▶ _Your assignment_:
Your answer must consist solely of the lines from the start of the entries below through the line with "power microscopy micrograph", unchanged.

▶ _Supplied material_:
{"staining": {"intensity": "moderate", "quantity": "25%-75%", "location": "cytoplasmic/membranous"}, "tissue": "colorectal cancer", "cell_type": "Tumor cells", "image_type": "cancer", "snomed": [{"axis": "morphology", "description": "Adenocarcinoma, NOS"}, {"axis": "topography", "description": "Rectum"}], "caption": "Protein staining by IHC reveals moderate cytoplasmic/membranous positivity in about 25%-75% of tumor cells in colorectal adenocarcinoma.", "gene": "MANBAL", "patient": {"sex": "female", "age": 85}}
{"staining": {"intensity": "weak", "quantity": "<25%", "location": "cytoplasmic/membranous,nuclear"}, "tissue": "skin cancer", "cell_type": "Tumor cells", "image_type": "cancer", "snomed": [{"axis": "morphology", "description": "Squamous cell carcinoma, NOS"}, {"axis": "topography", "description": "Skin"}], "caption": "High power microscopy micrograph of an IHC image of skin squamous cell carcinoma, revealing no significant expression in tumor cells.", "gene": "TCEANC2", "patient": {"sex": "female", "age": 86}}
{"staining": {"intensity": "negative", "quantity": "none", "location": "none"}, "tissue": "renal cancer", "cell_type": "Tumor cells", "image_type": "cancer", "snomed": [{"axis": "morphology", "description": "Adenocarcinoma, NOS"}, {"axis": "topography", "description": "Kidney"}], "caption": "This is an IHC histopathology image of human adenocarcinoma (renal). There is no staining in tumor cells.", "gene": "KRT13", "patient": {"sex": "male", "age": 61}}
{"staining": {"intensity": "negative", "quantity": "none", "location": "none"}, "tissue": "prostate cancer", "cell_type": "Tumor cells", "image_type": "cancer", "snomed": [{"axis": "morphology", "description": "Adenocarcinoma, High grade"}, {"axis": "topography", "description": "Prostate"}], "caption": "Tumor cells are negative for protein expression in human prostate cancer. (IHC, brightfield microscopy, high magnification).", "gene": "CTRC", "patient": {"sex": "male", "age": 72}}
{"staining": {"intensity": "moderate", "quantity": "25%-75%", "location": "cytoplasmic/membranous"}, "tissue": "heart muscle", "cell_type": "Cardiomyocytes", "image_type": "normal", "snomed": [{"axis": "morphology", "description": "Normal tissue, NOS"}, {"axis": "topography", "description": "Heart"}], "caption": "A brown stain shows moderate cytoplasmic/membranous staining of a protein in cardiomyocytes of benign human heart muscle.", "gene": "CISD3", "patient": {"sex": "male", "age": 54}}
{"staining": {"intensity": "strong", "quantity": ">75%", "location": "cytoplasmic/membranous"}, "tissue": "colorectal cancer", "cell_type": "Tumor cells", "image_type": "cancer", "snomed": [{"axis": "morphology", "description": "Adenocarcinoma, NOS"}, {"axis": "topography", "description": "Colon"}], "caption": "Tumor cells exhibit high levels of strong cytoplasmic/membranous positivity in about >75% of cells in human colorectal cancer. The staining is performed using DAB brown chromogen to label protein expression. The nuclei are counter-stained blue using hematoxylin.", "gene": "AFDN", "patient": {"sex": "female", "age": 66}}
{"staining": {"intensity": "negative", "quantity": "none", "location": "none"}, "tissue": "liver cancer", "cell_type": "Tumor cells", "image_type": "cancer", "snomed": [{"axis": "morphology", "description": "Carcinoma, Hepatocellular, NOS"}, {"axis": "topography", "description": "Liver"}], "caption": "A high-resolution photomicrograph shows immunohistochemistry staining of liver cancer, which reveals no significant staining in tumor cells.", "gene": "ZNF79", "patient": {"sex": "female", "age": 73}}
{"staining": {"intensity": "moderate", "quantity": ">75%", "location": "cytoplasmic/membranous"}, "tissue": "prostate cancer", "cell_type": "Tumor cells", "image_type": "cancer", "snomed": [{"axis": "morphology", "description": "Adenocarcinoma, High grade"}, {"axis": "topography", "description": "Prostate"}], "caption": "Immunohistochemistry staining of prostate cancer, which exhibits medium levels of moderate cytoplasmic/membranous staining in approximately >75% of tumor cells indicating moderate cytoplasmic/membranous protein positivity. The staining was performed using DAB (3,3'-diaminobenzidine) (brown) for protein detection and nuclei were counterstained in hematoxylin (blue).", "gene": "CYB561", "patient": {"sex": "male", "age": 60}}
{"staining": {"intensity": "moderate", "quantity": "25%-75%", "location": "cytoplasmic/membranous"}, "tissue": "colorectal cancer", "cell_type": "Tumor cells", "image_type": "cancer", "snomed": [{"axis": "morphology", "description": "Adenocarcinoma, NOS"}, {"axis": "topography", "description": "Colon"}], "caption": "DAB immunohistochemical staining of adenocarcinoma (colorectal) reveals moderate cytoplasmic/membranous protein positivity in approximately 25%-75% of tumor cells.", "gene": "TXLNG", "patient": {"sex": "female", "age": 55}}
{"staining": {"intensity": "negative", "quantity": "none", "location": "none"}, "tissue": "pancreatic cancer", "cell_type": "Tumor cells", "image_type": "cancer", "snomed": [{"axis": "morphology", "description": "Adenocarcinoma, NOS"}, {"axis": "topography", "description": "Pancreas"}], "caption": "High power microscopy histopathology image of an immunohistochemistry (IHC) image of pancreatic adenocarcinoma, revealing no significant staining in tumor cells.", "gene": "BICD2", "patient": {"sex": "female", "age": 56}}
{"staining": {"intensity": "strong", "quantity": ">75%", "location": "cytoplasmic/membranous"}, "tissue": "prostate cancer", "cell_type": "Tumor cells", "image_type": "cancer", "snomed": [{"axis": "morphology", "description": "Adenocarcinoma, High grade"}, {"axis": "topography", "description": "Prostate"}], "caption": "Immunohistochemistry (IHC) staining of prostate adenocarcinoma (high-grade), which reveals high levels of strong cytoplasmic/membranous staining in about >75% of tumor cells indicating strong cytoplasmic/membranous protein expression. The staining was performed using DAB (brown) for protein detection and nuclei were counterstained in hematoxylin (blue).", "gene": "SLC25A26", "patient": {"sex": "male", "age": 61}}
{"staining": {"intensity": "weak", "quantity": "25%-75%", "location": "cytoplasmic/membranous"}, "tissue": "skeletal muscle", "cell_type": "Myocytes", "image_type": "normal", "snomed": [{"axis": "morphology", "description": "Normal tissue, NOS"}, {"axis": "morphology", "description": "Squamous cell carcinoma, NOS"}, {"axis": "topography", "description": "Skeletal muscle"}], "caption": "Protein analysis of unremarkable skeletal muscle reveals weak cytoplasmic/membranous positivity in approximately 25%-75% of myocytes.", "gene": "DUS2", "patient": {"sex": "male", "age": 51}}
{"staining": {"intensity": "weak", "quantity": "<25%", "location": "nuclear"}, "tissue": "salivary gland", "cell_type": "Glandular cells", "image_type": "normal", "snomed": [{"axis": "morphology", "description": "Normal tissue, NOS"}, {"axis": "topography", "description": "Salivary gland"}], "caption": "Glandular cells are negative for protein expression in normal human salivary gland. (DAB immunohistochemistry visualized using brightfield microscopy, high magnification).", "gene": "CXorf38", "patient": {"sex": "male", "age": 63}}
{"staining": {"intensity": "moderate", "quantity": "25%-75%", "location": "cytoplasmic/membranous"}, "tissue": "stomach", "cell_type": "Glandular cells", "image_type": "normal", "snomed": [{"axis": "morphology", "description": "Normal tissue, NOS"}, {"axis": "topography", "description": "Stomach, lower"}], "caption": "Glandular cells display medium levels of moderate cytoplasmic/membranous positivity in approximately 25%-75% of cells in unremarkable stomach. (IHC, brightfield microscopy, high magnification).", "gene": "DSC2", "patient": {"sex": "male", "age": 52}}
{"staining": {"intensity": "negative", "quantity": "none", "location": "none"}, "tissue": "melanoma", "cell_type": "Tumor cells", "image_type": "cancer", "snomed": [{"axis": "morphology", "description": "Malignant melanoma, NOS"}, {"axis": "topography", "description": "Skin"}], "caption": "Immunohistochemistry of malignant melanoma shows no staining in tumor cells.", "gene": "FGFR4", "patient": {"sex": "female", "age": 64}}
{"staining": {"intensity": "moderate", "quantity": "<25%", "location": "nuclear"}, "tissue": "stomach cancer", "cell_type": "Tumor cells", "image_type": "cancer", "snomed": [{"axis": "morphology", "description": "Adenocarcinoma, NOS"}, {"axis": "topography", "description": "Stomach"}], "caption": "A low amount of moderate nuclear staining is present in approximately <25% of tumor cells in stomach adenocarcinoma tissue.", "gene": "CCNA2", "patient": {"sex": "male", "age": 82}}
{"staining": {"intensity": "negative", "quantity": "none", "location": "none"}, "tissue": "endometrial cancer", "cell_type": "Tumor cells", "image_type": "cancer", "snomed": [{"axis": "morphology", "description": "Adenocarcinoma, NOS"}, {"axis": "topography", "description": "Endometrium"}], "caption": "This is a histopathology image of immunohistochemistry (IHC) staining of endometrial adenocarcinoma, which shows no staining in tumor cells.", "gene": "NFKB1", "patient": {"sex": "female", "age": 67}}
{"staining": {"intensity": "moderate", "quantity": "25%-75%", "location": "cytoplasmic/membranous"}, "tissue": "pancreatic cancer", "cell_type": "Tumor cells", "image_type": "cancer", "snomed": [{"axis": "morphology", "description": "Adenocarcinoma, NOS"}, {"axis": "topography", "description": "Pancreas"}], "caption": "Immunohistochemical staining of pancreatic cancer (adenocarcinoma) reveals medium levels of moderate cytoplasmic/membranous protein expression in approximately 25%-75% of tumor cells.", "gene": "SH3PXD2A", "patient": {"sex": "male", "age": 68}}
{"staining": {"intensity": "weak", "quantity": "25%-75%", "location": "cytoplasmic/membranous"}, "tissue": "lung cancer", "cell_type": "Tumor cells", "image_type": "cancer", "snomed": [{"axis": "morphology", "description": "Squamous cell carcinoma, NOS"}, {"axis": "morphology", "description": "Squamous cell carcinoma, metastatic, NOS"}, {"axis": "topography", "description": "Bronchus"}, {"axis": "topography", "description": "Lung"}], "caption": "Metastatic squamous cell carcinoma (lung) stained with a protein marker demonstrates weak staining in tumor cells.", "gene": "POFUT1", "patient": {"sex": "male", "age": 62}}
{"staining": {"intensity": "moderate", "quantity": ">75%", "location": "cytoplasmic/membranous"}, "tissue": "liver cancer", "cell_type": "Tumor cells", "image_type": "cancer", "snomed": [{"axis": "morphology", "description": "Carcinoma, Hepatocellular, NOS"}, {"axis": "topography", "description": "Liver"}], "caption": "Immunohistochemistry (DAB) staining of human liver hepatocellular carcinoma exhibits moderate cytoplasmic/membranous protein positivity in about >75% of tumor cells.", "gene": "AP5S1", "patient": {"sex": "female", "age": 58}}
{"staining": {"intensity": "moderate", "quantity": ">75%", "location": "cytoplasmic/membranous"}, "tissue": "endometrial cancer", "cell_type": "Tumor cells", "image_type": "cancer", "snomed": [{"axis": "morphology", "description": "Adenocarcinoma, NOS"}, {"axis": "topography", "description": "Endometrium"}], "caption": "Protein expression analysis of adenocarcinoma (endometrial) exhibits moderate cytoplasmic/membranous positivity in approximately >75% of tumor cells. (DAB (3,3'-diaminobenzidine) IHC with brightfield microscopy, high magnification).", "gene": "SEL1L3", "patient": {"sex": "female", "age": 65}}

▶ _Exercise answer_:
{"staining": {"intensity": "moderate", "quantity": "25%-75%", "location": "cytoplasmic/membranous"}, "tissue": "colorectal cancer", "cell_type": "Tumor cells", "image_type": "cancer", "snomed": [{"axis": "morphology", "description": "Adenocarcinoma, NOS"}, {"axis": "topography", "description": "Rectum"}], "caption": "Protein staining by IHC reveals moderate cytoplasmic/membranous positivity in about 25%-75% of tumor cells in colorectal adenocarcinoma.", "gene": "MANBAL", "patient": {"sex": "female", "age": 85}}
{"staining": {"intensity": "weak", "quantity": "<25%", "location": "cytoplasmic/membranous,nuclear"}, "tissue": "skin cancer", "cell_type": "Tumor cells", "image_type": "cancer", "snomed": [{"axis": "morphology", "description": "Squamous cell carcinoma, NOS"}, {"axis": "topography", "description": "Skin"}], "caption": "High power microscopy micrograph of an IHC image of skin squamous cell carcinoma, revealing no significant expression in tumor cells.", "gene": "TCEANC2", "patient": {"sex": "female", "age": 86}}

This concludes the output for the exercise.